There are several ways to calculate the least distance, in this case we decided to use the approach based on vectors and projections. First, we generate two auxiliary vectors:
Vector parallel to the line l
[tex]\overrightarrow {AB} = (5, 1) - (2, 4)[/tex]
[tex]\overrightarrow{AB} = (3, - 3)[/tex]
A vector from one point on the line l to the point P
[tex]\overrightarrow{AP} = (1, 1) - (2, 4)[/tex]

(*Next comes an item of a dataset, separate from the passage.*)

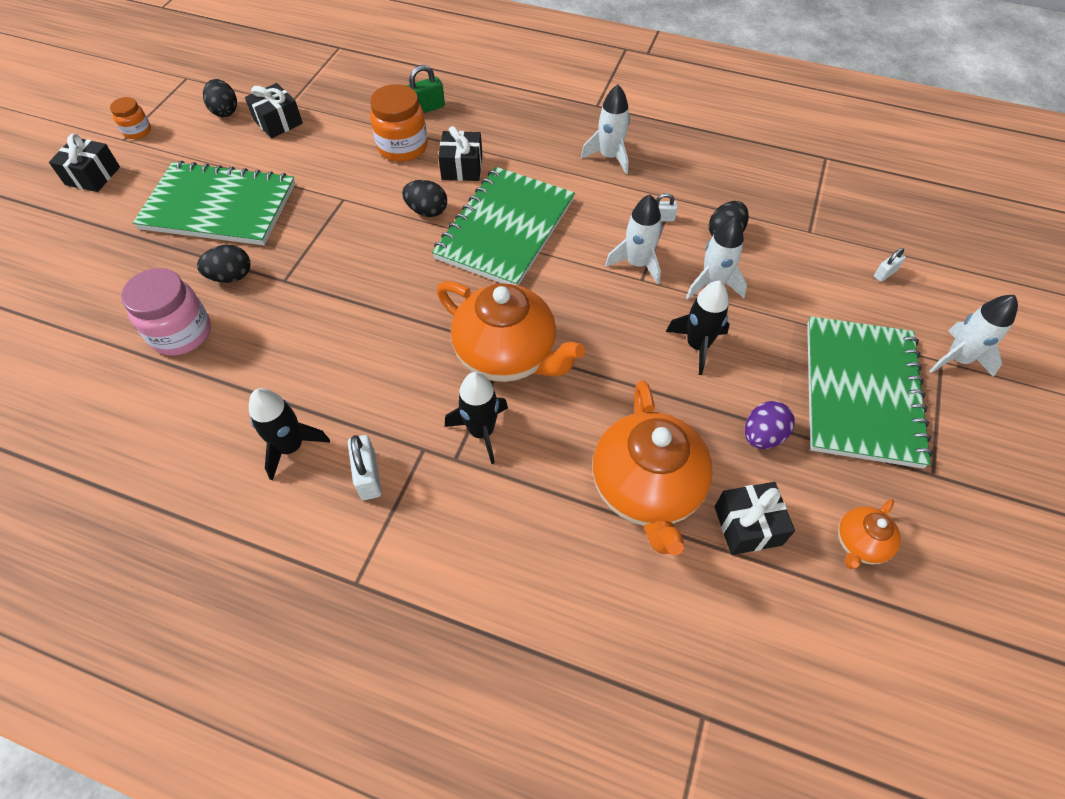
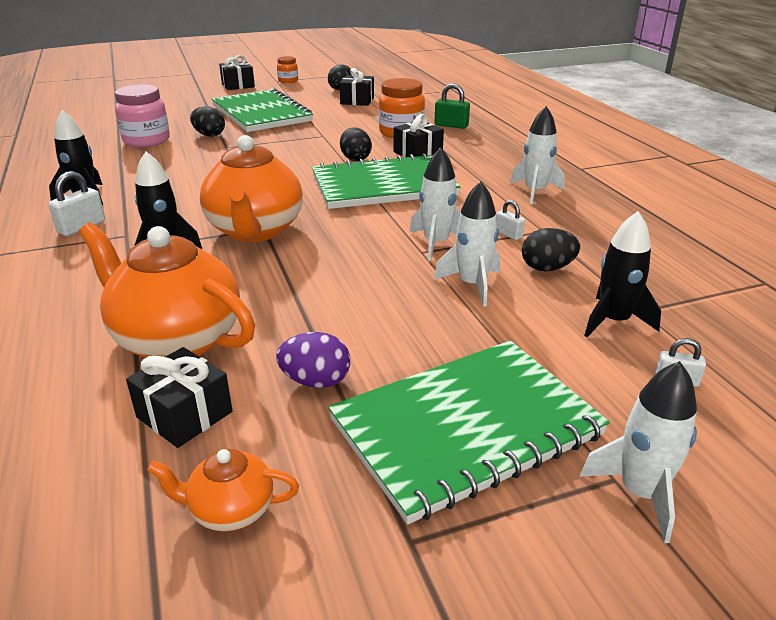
camera: 50 degrees right, 25 degrees down
(646, 489) = (177, 339): orange teapot -> orange teapot turned 75 degrees clockwise
(697, 345) = (384, 304): black rocket -> black rocket (613, 321)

[tex]\overrightarrow {AP} = (- 1, - 3)[/tex]
Now we proceed to find the vector distance by using the following vectorial formula:
[tex]\vec d = \frac{\overrightarrow{AP} \,\bullet\, \overrightarrow {AB}}{\overrightarrow {AB} \,\bullet \,\overrightarrow {AB}} \cdot \overrightarrow{AB} - \overrightarrow {AP}[/tex]
[tex]\vec d = \frac{(-1)\cdot (3) + (- 3) \cdot (- 3)}{3^{2}+ (-3)^{2}} \cdot (3, - 3) - (-1, - 3)[/tex]
[tex]\vec d = - \frac{1}{6}\cdot (3, - 3) - (- 1, - 3)[/tex]
[tex]\vec d = \left(-\frac{1}{2}, \frac{1}{2} \right) + (1, 3)[/tex]
[tex]\vec d = \left(\frac{1}{2}, \frac{7}{2} \right)[/tex]
The magnitude of the vector distance is determined by Pythagorean theorem:
[tex]d = \sqrt{\left(\frac{1}{2} \right)^{2}+\left(\frac{7}{2} \right)^{2}}[/tex]
d ≈ 3.536
The least distance from point P to line l is approximately equal to 3.536 units.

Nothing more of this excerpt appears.